I learned this process from taking part in software development projects over the course of many years and working with a variety of different teams, including my own dev team, our clients’ in-house IT teams, and often other consulting firms. While each group had its own approach, one consistent factor for success was the separation of environments to support key roles.
Dev Development environments will vary by project and technology stack. A common decision is developing locally or creating a remote VM, and both approaches have trade-offs. Developing remotely allows you to setup an environment that mirrors QA and Production, and it also allows you to use remote desktop to connect to your dev environment from any machine: PC, Mac, or Linux. However, developing remotely comes with latency, and often it doesn’t feel as smooth as working locally. More importantly, if I find myself traveling or otherwise without a stable internet connection, developing remotely can be challenging if not impossible.
The setup of the dev environment should be quick and painless, and the project should have clear documentation on how to get started developing. We often keep this in a Wiki in the project’s Git repository. Pairing this documentation with a pre-built dev environment is the ultimate way to get new developers up-and-running. This can be done by packaging up a VM, which can then be run locally or remotely using virtualization software like VirtualBox or a cloud platform like AWS . Vagrant is another option worth checking out, as it touts a one-command setup of a complete dev environment.

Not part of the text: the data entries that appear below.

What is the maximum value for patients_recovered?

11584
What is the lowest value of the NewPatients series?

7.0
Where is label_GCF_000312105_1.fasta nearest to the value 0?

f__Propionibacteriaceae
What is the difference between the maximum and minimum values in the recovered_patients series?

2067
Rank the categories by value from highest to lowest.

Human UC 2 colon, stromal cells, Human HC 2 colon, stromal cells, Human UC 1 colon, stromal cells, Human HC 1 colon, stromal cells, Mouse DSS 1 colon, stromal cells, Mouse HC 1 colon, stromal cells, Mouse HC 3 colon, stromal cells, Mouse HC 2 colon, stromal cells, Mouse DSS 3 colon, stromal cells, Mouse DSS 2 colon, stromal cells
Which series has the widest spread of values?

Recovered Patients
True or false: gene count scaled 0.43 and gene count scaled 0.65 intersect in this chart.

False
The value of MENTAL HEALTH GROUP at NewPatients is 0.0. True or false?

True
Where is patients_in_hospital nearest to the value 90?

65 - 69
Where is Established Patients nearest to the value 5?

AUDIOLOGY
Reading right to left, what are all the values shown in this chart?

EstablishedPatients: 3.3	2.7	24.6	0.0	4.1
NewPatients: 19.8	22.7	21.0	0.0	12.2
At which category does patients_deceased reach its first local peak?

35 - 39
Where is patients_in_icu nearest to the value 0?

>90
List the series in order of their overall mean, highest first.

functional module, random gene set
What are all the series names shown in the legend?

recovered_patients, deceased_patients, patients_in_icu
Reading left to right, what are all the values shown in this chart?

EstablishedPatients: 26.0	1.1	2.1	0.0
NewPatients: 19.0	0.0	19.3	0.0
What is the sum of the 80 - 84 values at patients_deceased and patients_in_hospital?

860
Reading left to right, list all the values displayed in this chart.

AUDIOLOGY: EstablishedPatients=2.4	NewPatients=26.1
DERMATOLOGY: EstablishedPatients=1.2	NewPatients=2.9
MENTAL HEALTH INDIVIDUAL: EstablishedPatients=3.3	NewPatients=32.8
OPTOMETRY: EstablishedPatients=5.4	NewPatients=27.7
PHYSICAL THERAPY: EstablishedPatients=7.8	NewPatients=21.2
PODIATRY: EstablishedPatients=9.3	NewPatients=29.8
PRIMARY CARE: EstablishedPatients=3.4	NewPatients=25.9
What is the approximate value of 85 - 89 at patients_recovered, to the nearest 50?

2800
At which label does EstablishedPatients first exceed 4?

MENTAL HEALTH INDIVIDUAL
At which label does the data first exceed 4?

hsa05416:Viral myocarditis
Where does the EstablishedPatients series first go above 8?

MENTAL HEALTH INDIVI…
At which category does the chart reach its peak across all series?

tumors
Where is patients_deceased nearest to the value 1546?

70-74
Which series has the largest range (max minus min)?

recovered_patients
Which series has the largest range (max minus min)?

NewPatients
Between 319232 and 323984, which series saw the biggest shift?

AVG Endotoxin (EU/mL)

QA The QA environment serves two purposes: as a place where various team members’ code can be built and run together, and a place where the specific task of QA can be performed. When you move to QA testing, it’s a good idea to create a separate branch in source control.This allows developers to push to a common QA branch, which can then be deployed to the QA environment, ideally using a CI tool like TeamCity.
Once the QA testers have signed off, you can move into the UAT/Staging environment. It’s crucial that this environment match production as closely as possible, to rule out any “environmental bugs” that may creep in after deployment to Production. This means ensuring that all the framework versions match (.NET, Node, etc.), system resources are similar, and that the same security is in place (firewalls, VPNS). The data should also replicate what will be found in production, if not outright synced from production using a tool like SQL Delta.
Stage In staging, the software is put before a specially designated group of users for a dress rehearsal.
If I’m developing a desktop or mobile application (not a web app), I ensure that testing on a variety of different OS versions is incorporated into the UAT process. For example, I use Apple’s TestFlight to test across a variety of devices using different iOS versions.
Prod Production is the main stage, and code should obviously only be pushed there after proper testing. Even if I have customers, clients, and/or bosses yelling at me, I try and resist the urge to push a fix directly to Production! Although the fix may have worked perfectly in my dev environment, it might not work in production, and then I can easily find myself in even deeper trouble than before. If there is not time to coordinate UAT, then at the very least I push to QA, where the build can be verified in a separate environment, and another set of eyes can perform some testing. It goes without saying that all of this can be made less frightful with unit testing, a topic that we will explore later.
It’s also important to ensure that production has adequate resources before going live. If I’m building a new version or replacement of existing software, I review the existing reporting/analytics to know things like concurrent user count and storage requirements per user. This may seem obvious, but in the rush to get software out to market, basic things can be overlooked. Also, I ensure that I have some baseline security in place on production. This means encrypting sensitive data in config files, not storing passwords (just hash!), and if I’m using a cloud provider like AWS or Azure, I add two-factor authentication to the admin account.